O ideal é evitar a situação com planejamento de rota e monitoramento da autonomia disponível. Aplicativos ajudam a localizar pontos de recarga próximos e muitas montadoras já oferecem assistência 24 horas. Em casos de pane seca elétrica, o veículo pode ser transportado até um ponto de carregamento.
5. Existe estrutura de manutenção no Brasil?
Esse ainda é um dos principais receios de quem pensa em comprar um carro elétrico, mas a estrutura de pós-venda vem crescendo rapidamente.

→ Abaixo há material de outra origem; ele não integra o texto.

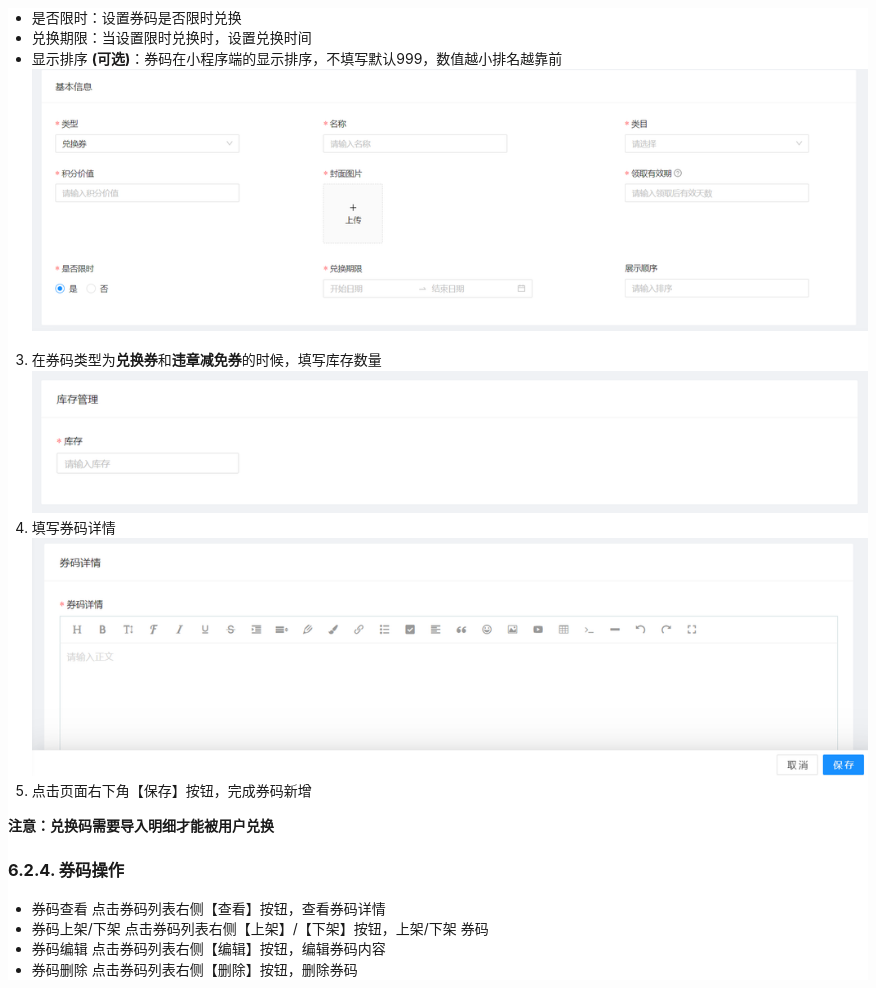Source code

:    * 是否限时：设置券码是否限时兑换
   * 兑换期限：当设置限时兑换时，设置兑换时间
   * 显示排序 **(可选)**：券码在小程序端的显示排序，不填写默认999，数值越小排名越靠前
   ![](images/积分管理/券码列表-新增1.png)
3. 在券码类型为**兑换券**和**违章减免券**的时候，填写库存数量
   ![](images/积分管理/券码列表-新增2.png)
4. 填写券码详情
   ![](images/积分管理/券码列表-新增3.png)
5. 点击页面右下角【保存】按钮，完成券码新增

**注意：兑换码需要导入明细才能被用户兑换**

### 6.2.4. 券码操作

* 券码查看
  点击券码列表右侧【查看】按钮，查看券码详情
* 券码上架/下架
  点击券码列表右侧【上架】/【下架】按钮，上架/下架 券码
* 券码编辑
  点击券码列表右侧【编辑】按钮，编辑券码内容
* 券码删除
  点击券码列表右侧【删除】按钮，删除券码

Montadoras ampliaram centros de distribuição e operação local de peças.
A Omoda & Jaecoo, por exemplo, expandiu seu centro logístico em Cajamar, na Grande São Paulo, enquanto a GWM já conta com fábrica no Brasil e centro de distribuição em Iracemápolis, no interior paulista.
6. Carro elétrico desvaloriza mais rápido?
Segundo Gouveia, a depreciação acompanha o amadurecimento do próprio mercado. Com mais marcas, evolução tecnológica e maior confiança do consumidor, a tendência é de comportamento mais estável ao longo do tempo.
7. Já dá para viajar de carro elétrico?
Sim, especialmente em rotas mais estruturadas. A rede de carregamento ainda está em expansão, mas aplicativos e sistemas integrados ao veículo já ajudam a planejar trajetos com pontos de recarga disponíveis no caminho.
8. É seguro carregar na chuva?
Sim. Os sistemas seguem normas internacionais de segurança e foram projetados para funcionar em ambientes externos e diferentes condições climáticas.
9. Carro elétrico aguenta estrada de terra?
Depende do modelo. Assim como nos veículos a combustão, existem opções focadas em uso urbano e outras com perfil SUV, maior altura do solo e características voltadas para terrenos mais exigentes.
10. A rotina muda muito?
A principal mudança envolve a lógica de abastecimento. Em vez de ir ao posto, o motorista passa a planejar recargas ao longo do dia ou realizá-las em casa. Segundo o executivo, depois da adaptação inicial, muitos consumidores consideram a rotina mais prática.
Na avaliação de Luis Henrique Gouveia, o avanço da mobilidade elétrica no Brasil está diretamente ligado à evolução da estrutura de suporte ao consumidor. “Hoje, quem busca um carro elétrico quer entender como ele funciona na prática. A decisão passa por custo, autonomia, manutenção e confiança na rede de atendimento. O mercado vem avançando rapidamente nesses pontos, o que torna essa escolha cada vez mais segura”, finaliza.